Companheiros de Santos revelam que atacante ficou mais quieto ontem ao ver que não foi lembrado

Sanches Filho ESPECIAL PARA O ESTADO / SANTOS, O Estado de S.Paulo

24 de setembro de 2010 | 00h00

Neymar sentiu ontem a dimensão do estrago que fez ao ofender com palavrões o ex-técnico do Santos, Dorival Júnior, e companheiros de time no jogo contra o Atlético-GO. O atacante ficou abatido por não ter sido convocado por Mano Menezes.

A informação veio do goleiro Rafael. "É natural Neymar estar quieto por causa da seleção. Ele fez o que todo o mundo esperava dele no clássico. Foi para cima dos marcadores, jogou bem, sofreu falta, levantou e não reclamou. A vida é um aprendizado e ele tem percebido isso nos últimos dias. Neymar é um grande amigo meu por isso sempre vou defendê-lo, mas se tiver de criticar, vou criticar", disse.

Rafael nega que Neymar seja o responsável por um suposto racha do grupo. "Muitos dizem que há um racha entre os mais novos e mais velhos, mas só quem está lá dentro sabe o que se passa. O grupo vive um bom ambiente", assegurou.

Como atuou durante os 90 minutos do clássico, Neymar foi dispensado das atividades no campo. Com cara de sono, ele só saiu do CT para ouvir a preleção do técnico interino Marcelo Martelotte no gramado.

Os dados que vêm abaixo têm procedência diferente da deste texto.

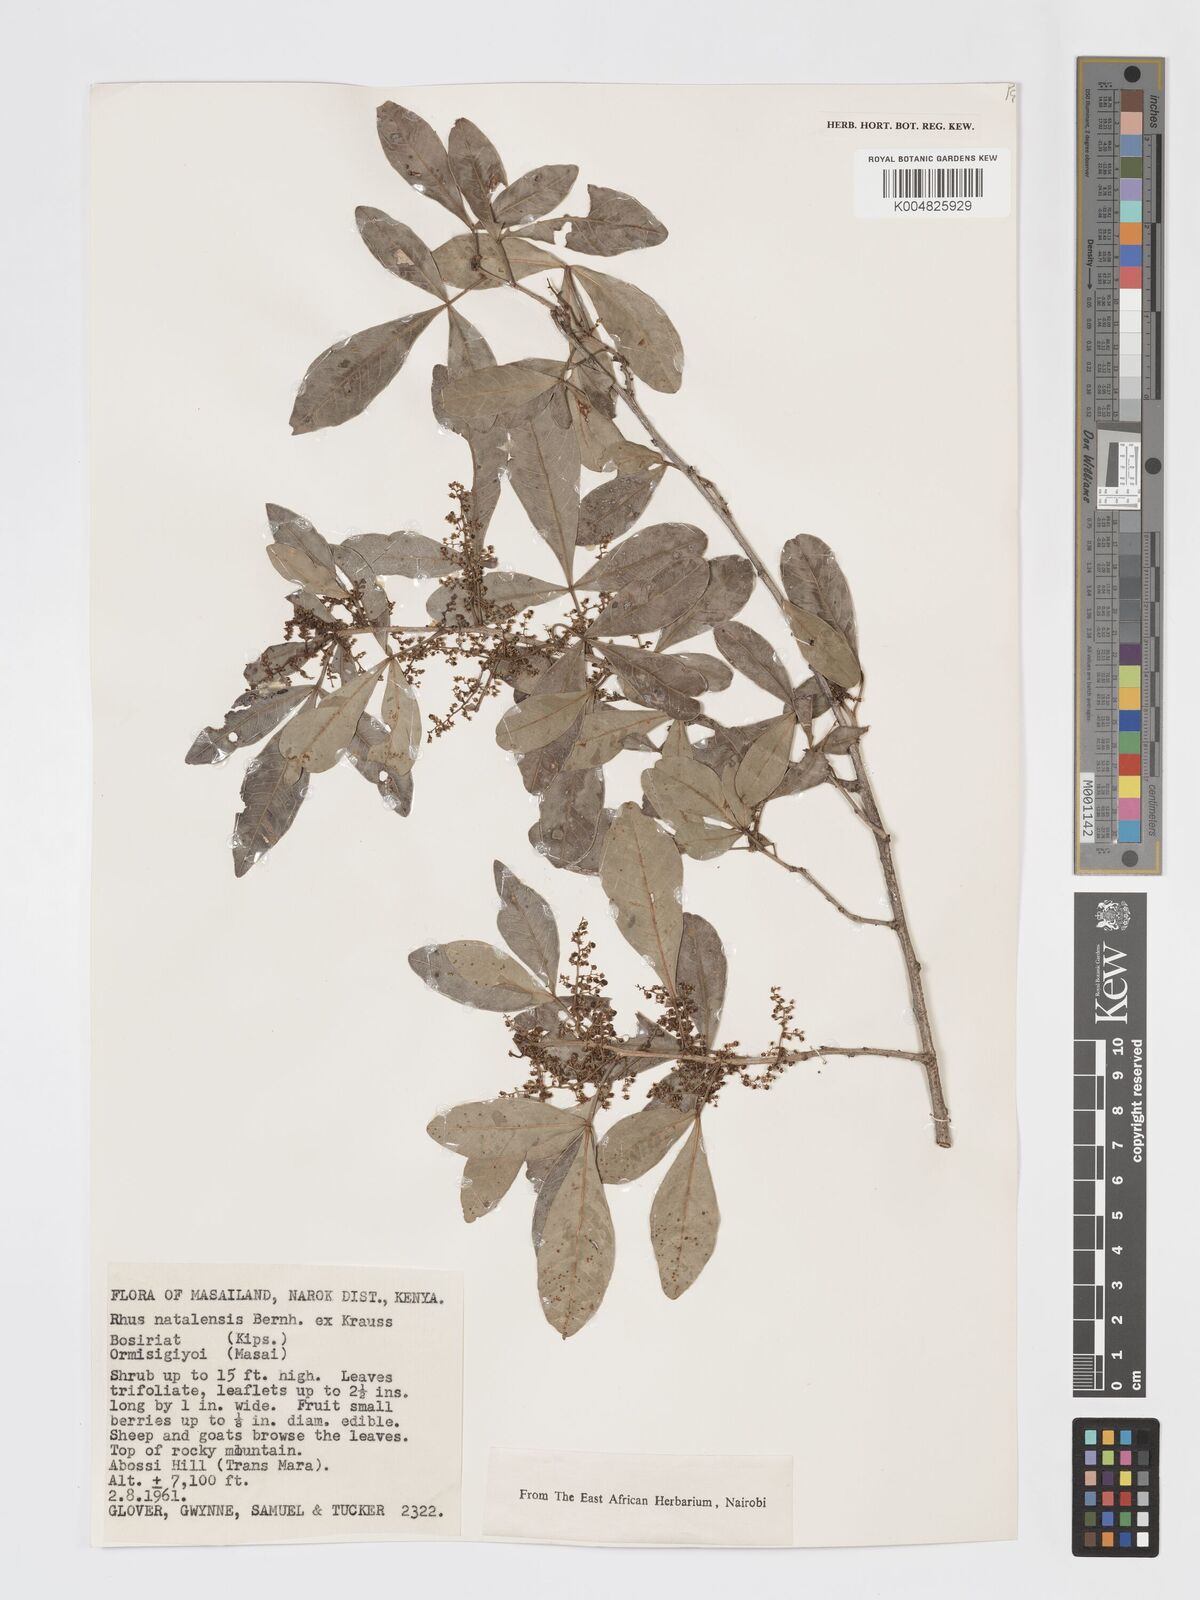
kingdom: Plantae
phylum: Tracheophyta
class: Magnoliopsida
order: Sapindales
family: Anacardiaceae
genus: Searsia
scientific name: Searsia natalensis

Em seguida, retornou à academia.

Armênio Neto, gerente de marketing do Santos, promete anunciar em breve os primeiros dos quatro contratos de publicidade que fazem parte do projeto para transformar o garoto no novo mito e no segundo maior salário do Brasil, atrás de Ronaldo. Pelo departamento de futebol, Neymar recebe R$ 150 mil, o teto do clube, e mais R$ 300 mil referentes a ações de marketing com a exploração de imagem. "Não houve prejuízo à imagem pelos últimos acontecimentos envolvendo o jogador Neymar em campo", afirma Neto.